OFA Minnesota Communications
Director Kristin Sosanie
The Obama campaign
has made clear its opposition to an amendment opposing marriage equality that will appear on the Minnesota ballot in November. In a statement, Obama for America's Minnesota Communications Director Kristin Sosanie
said:
“While the President does not weigh in on every single ballot measure in every state, the record is clear that the President has long opposed divisive and discriminatory efforts to deny rights and benefits to same sex couples. That’s what the Minnesota ballot initiative would do—it would single out and discriminate against committed gay and lesbian couples—and that’s why the President does not support it.”
That's the second time in a month, using nearly identical language, that the Obama campaign has spoken against a proposed law that would forbid marriages between individuals of the same sex. Three weeks ago, Cameron French of the North Carolina Obama campaign
said the president opposed that state's Amendment One appearing on the state's May 8 ballot.

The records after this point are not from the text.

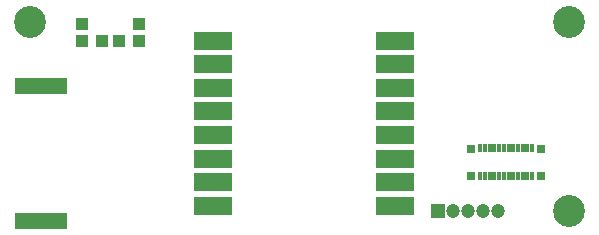
<source format=gts>
G04*
G04 #@! TF.GenerationSoftware,Altium Limited,Altium Designer,19.1.5 (86)*
G04*
G04 Layer_Color=8388736*
%FSLAX25Y25*%
%MOIN*%
G70*
G01*
G75*
%ADD20R,0.17323X0.05512*%
%ADD21R,0.17323X0.05512*%
%ADD22R,0.12611X0.06312*%
%ADD23R,0.02769X0.02650*%
%ADD24R,0.01745X0.02572*%
%ADD25R,0.04343X0.03950*%
%ADD26R,0.03950X0.04343*%
%ADD27C,0.04737*%
%ADD28R,0.04737X0.04737*%
%ADD29C,0.10642*%
D20*
X11416Y49272D02*
D03*
D21*
X11417Y4390D02*
D03*
D22*
X129528Y9449D02*
D03*
Y17323D02*
D03*
Y25197D02*
D03*
Y33071D02*
D03*
Y40945D02*
D03*
Y48819D02*
D03*
Y56693D02*
D03*
Y64567D02*
D03*
X68898D02*
D03*
Y56693D02*
D03*
Y48819D02*
D03*
Y40945D02*
D03*
Y33071D02*
D03*
Y25197D02*
D03*
Y17323D02*
D03*
Y9449D02*
D03*
D23*
X178150Y28524D02*
D03*
Y19508D02*
D03*
X154921D02*
D03*
Y28524D02*
D03*
D24*
X175197Y28642D02*
D03*
Y19390D02*
D03*
X173622Y28642D02*
D03*
Y19390D02*
D03*
X172047Y28642D02*
D03*
Y19390D02*
D03*
X170472Y28642D02*
D03*
Y19390D02*
D03*
X168898Y28642D02*
D03*
Y19390D02*
D03*
X167323Y28642D02*
D03*
Y19390D02*
D03*
X165748Y28642D02*
D03*
Y19390D02*
D03*
X164173Y28642D02*
D03*
Y19390D02*
D03*
X162598Y28642D02*
D03*
Y19390D02*
D03*
X161024Y28642D02*
D03*
Y19390D02*
D03*
X159449Y28642D02*
D03*
Y19390D02*
D03*
X157874Y28642D02*
D03*
Y19390D02*
D03*
D25*
X44094Y64567D02*
D03*
Y70079D02*
D03*
X25197Y64567D02*
D03*
Y70079D02*
D03*
D26*
X31890Y64567D02*
D03*
X37402D02*
D03*
D27*
X163661Y7874D02*
D03*
X158661D02*
D03*
X153661D02*
D03*
X148661D02*
D03*
D28*
X143661D02*
D03*
D29*
X187402D02*
D03*
Y70866D02*
D03*
X7874D02*
D03*
M02*

</source>
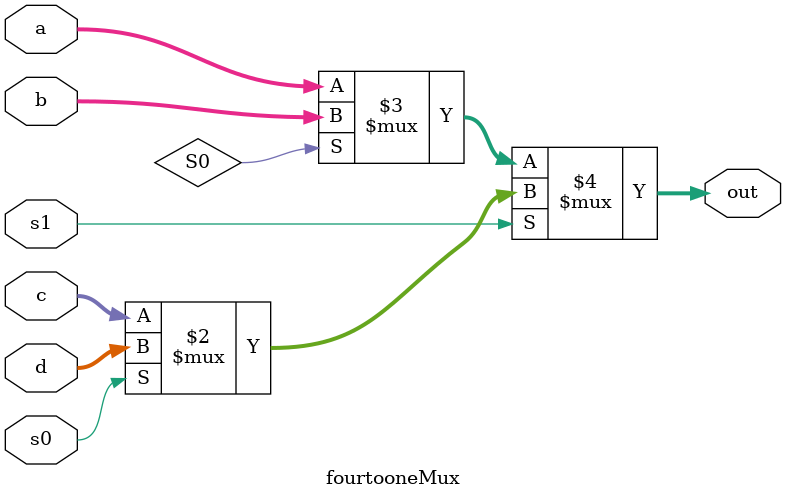
<source format=v>
module fourtooneMux(output reg [31:0] out, input wire [31:0] a, b, c, d, input wire s0, s1);
		always @(*)
			begin
				out = s1 ? (s0 ? d : c) : (S0 ? b : a);
			end
endmodule

</source>
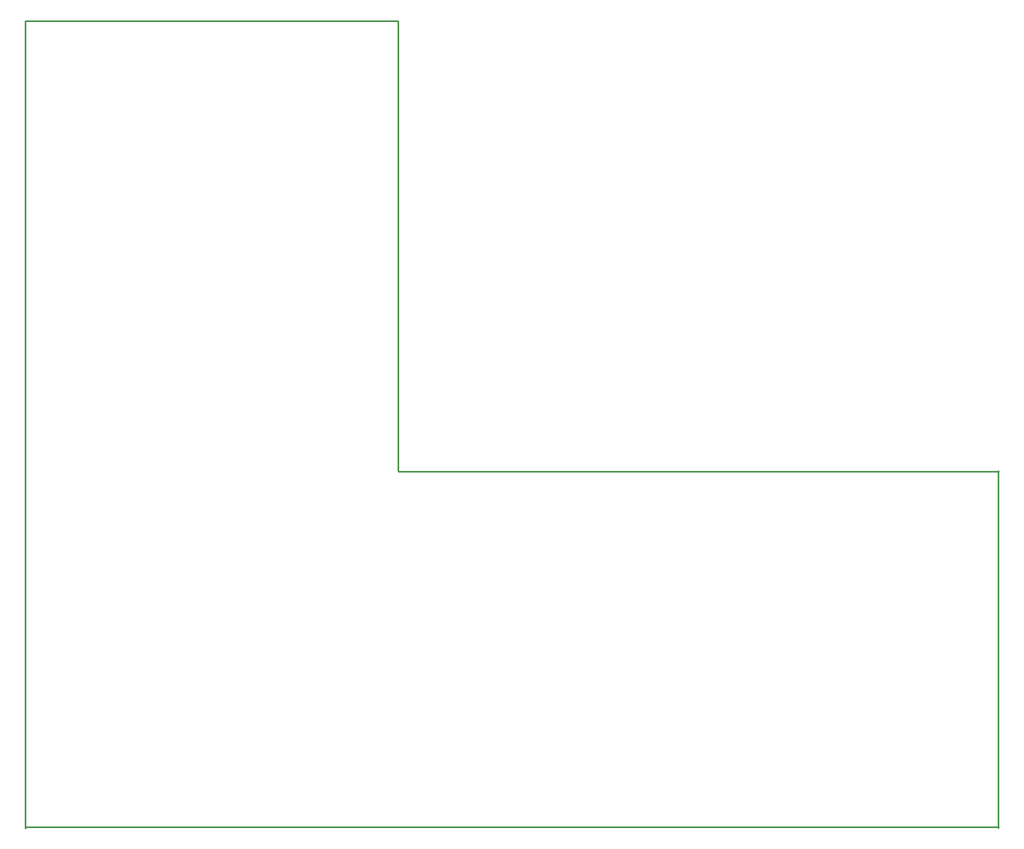
<source format=gko>
G04*
G04 #@! TF.GenerationSoftware,Altium Limited,Altium Designer,18.0.7 (293)*
G04*
G04 Layer_Color=16711935*
%FSLAX25Y25*%
%MOIN*%
G70*
G01*
G75*
%ADD31C,0.01000*%
D31*
X605000Y500D02*
Y222000D01*
X605246Y221754D01*
X2000Y1000D02*
X605500D01*
X1500Y500D02*
X2000Y1000D01*
X1500Y500D02*
Y501332D01*
X1329Y501503D02*
X1500Y501332D01*
X1329Y501503D02*
X232387D01*
X232622Y501268D01*
Y499248D02*
Y501268D01*
Y499248D02*
X232625Y499246D01*
Y222222D02*
Y499246D01*
Y222222D02*
X233093Y221754D01*
X605246D01*
M02*

</source>
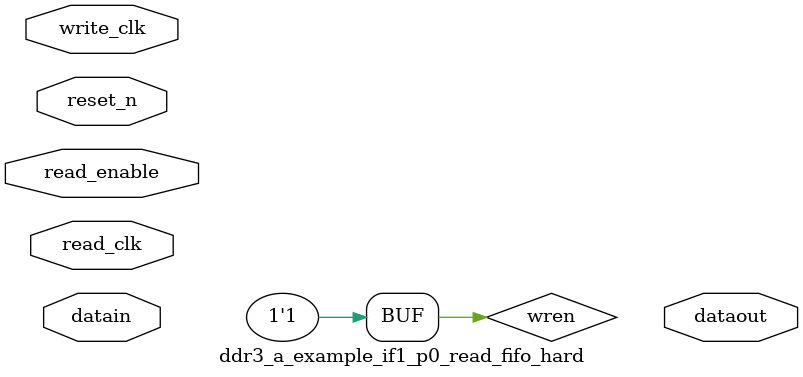
<source format=v>



`timescale 1 ps / 1 ps

module ddr3_a_example_if1_p0_read_fifo_hard(
	write_clk,
	read_clk,
	read_enable,
	reset_n,
	datain,
	dataout
);

// ******************************************************************************************************************************** 
// BEGIN PARAMETER SECTION
// All parameters default to "" will have their values passed in from higher level wrapper with the controller and driver 

parameter DQ_GROUP_WIDTH = "";

localparam RATE_MULT = 2;


// END PARAMETER SECTION
// ******************************************************************************************************************************** 

input	write_clk;
input	read_clk;
input	read_enable;
input	reset_n;
input	[DQ_GROUP_WIDTH*2-1:0] datain;
output	[RATE_MULT*DQ_GROUP_WIDTH*2-1:0] dataout;


// ******************************************************************************************************************************** 
// Instantiate write-enable circuitry inside the DQS logic block
// ******************************************************************************************************************************** 

// The read_clk is expected to be a strobe that only toggles when there
// is valid data, so wren is tied to 1
wire wren = 1'b1;
	

// ******************************************************************************************************************************** 
// Instantiate read-enable circuitry inside the DQS logic block
// ******************************************************************************************************************************** 
wire read_enable_tmp;
wire plus2_tmp;
stratixv_read_fifo_read_enable fifo_read_enable (
	.re(read_enable),
	.rclk(),
	.plus2(1'b0), 
	.areset(),
	.reout (read_enable_tmp),
	.plus2out (plus2_tmp)
);
defparam fifo_read_enable.use_stalled_read_enable = "false";

// ******************************************************************************************************************************** 
// Instantiate hard read-fifo. 
// ******************************************************************************************************************************** 
generate
genvar dq_count;
	for (dq_count=0; dq_count<DQ_GROUP_WIDTH; dq_count=dq_count+1)
	begin:read_fifos
		// The datain bus is the read data for the current DQS group
		// coming out of the DDIO. Its width is 2x of each DQS group on the
		// memory interface. The bus is ordered by time slot:
		//
		// D0_T1, D0_T0
		//
		// The dataout bus is the read data going out of the FIFO. In FR, it has
		// the same width as datain. In HR, it 2x the datain width. The bus is
		// ordered by time slot.
		//
		// FR: D0_T1, D0_T0
		// HR: D0_T3, D0_T2, D0_T1, D0_T0
		stratixv_read_fifo fifo (
			.wclk(write_clk),
			.we(wren),
			.rclk(read_clk),
			.re(read_enable_tmp),
			.areset(~reset_n),
			.plus2(plus2_tmp),
			.datain({datain[dq_count], datain[dq_count + DQ_GROUP_WIDTH]}),
			.dataout({
					dataout[dq_count + (DQ_GROUP_WIDTH * 0)],
					dataout[dq_count + (DQ_GROUP_WIDTH * 1)],
					dataout[dq_count + (DQ_GROUP_WIDTH * 2)],
					dataout[dq_count + (DQ_GROUP_WIDTH * 3)]
								})
		);
		defparam fifo.use_half_rate_read = "true";
		defparam fifo.sim_wclk_pre_delay = 100;
	end
endgenerate

endmodule

</source>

The North Carolina version is much worse. Not only would it prohibit marriages between same-sex individuals, it would also prohibit civil unions—as have some other state amendments on marriage equality—and it would end domestic partnerships between unmarried heterosexual couples, of whom there are some 233,000 in the state, according the the Raleigh News & Observer.
The Obama campaign has not spoken one way or the other on three other marriage equality referendums that are or likely will be on the ballot this November in Washington, Maryland and Maine. In 2009, voters in Maine overturned a state law legalizing marriage equality. Backers of the ballot measure this year hope to reverse that decision. So far polls indicate the majority of Mainers support marriage equality. But that could change as the campaign against it by a coalition of local groups and the National Organization for Marriage heats up. NOM recently was exposed as running a multi-million-dollar operation to drive a wedge between African Americans and gays over marriage equality.
Marriage equality advocates generally praised the president's position, but some have asked for more:
As The Washington Post's Greg Sargent wrote of the North Carolina statement, ''[E]ach time Obama takes another positive step towards full equality for gay and lesbian Americans, it has the effect of further persuading gay advocates that Obama does support marriage equality—and stokes their impatience to see him come out and say so already.''
Freedom to Marry President Evan Wolfson, who has fought for marriage equality for nearly three decades, responded to the White House's Wonderland statements—and reinforced Sargent's point—by saying, ''One way to put an end to questions and parsing, and to get the full credit [that the administration's] so many pro-gay and pro-marriage steps deserve, is to be forthrightly for the freedom to marry, not just against 'against measures' such as DOMA or the anti-gay ballot measures.''
If the outcome of any of the five referendums were to acknowledge marriage equality, it would be the first time voters have done so. In 31 referendums since 1998, voters have rejected laws and court decisions affirming the right of partners of the same sex to marry and, in some cases, join in a civil union.
•••
Thanks to FogCityJohn for reminding me that Arizona voters did turn down an effort to amend the state constitution to ban marriage equality in 2006. Marriages between people of the same sex have been outlawed by Arizona statute since 1996. But anti-equality forces wanted to be sure lawmakers would not be able to overturn the law. The victory was short-lived. Voters passed a law banning marriage (but not civil unions) between couples of the same sex in 2008. Which makes the referendum count 31 for a ban, one against a ban, which decision was overturned in a subsequent vote.